The "Healthy Families Act" which has been reintroduced in Congress by Senator Ted Kennedy and Rep. Rosa DeLauro, for example, would require businesses to provide one (1) hour of paid sick leave to employees for every 30 hours worked - both full and part-time employees would be eligible to accumulate up to 56 hours of paid sick leave per year. A separate measure would have required employers to provide their employees with six weeks of paid family and medical leave to care for themselves and family members.
Status : The House Education & Labor Committee's Workforce Protections Subcomittee recently held a hearing on paid leave legislation but took no action. However, the issue is expected to intensify at the federal level this year.
Why Congress Should Reject Mandated Paid Leave
• Mandates hit small businesses especially hard. Restaurants earn roughly four cents in profit on every $1 in sales. These are tight margins. Mandatory paid benefits that increase small-business costs would have to be recouped elsewhere, perhaps through reduced wages or fewer paid benefits in other areas. In cases where employees take leave with little or no notice, employers may even face double payments—pay for both the person taking sick leave and for the person called in to cover the shift.
• Paid-leave mandates take away flexibility. The cost to a business for mandatory paid sick leave has to be recouped somewhere. Restaurants typically offer flexible work schedules and hours that best meet the needs of their workplace and their employees. Many also offer sick leave through a paid-time-off benefit structure. A one-size-fits-all paid sick-leave mandate threatens these employee benefits.

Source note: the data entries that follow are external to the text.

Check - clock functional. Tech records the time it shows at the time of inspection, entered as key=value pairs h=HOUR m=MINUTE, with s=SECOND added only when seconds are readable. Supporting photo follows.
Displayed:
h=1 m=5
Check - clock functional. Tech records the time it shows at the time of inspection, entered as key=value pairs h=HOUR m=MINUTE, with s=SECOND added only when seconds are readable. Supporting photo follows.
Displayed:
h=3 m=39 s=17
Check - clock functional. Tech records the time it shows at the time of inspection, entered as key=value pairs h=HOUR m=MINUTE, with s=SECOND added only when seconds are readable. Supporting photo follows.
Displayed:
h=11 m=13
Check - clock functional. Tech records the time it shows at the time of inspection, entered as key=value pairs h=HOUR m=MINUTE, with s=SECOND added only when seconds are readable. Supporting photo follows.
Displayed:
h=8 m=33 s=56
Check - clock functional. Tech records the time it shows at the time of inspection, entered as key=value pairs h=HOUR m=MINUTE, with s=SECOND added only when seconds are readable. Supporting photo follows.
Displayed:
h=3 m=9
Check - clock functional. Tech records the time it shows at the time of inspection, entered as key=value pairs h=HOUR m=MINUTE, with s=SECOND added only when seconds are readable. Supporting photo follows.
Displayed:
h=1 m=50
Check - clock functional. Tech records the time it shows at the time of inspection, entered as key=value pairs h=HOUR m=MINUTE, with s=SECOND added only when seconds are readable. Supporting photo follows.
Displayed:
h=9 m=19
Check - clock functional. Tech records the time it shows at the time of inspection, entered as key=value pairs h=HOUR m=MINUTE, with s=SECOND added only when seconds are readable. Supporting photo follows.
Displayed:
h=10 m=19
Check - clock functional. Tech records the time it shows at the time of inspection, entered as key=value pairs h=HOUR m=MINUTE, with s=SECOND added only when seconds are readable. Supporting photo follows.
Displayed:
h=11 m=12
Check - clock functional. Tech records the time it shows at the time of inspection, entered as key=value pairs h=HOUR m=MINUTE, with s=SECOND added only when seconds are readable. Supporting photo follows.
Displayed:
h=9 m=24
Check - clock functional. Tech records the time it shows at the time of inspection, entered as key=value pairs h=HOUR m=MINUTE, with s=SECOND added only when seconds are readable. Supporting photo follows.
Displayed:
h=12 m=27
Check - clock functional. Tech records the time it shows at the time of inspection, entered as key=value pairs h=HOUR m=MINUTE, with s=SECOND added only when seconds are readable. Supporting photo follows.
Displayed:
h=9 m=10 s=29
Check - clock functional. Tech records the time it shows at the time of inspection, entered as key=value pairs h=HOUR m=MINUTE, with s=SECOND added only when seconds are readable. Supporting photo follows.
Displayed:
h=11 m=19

• Congress needs to straighten out the FMLA before adding new mandates. Currently, employees are able to take FMLA leave on little to no notice. This is presents challenges to a restaurant and its employees who must cover in their absence. In a February 2008 survey of registered voters, more than two-thirds of Americans said something should be done about the current misuse of intermittent leave, which is taken in small increments like days or even hours and usually without prior notice.
The National Coalition to Protect Family Leave, of which NRA is a member, recently issued a press release urging members of Congress to reject the Health Families Act (S.1152/H.R. 2460). In recent months, supporters of the Healthy Families Act have been making a grassroots push for additional cosponsors of the legislation, so it is important for the employer community to highlight our strong concerns with this bill. NRA continues to share out concerns with lawmakers on these bills however, there is no known timetable for consideration.
Questions?
Contact Tim Ehlert at (202) 331-5938 or tehlert@restaurant.org.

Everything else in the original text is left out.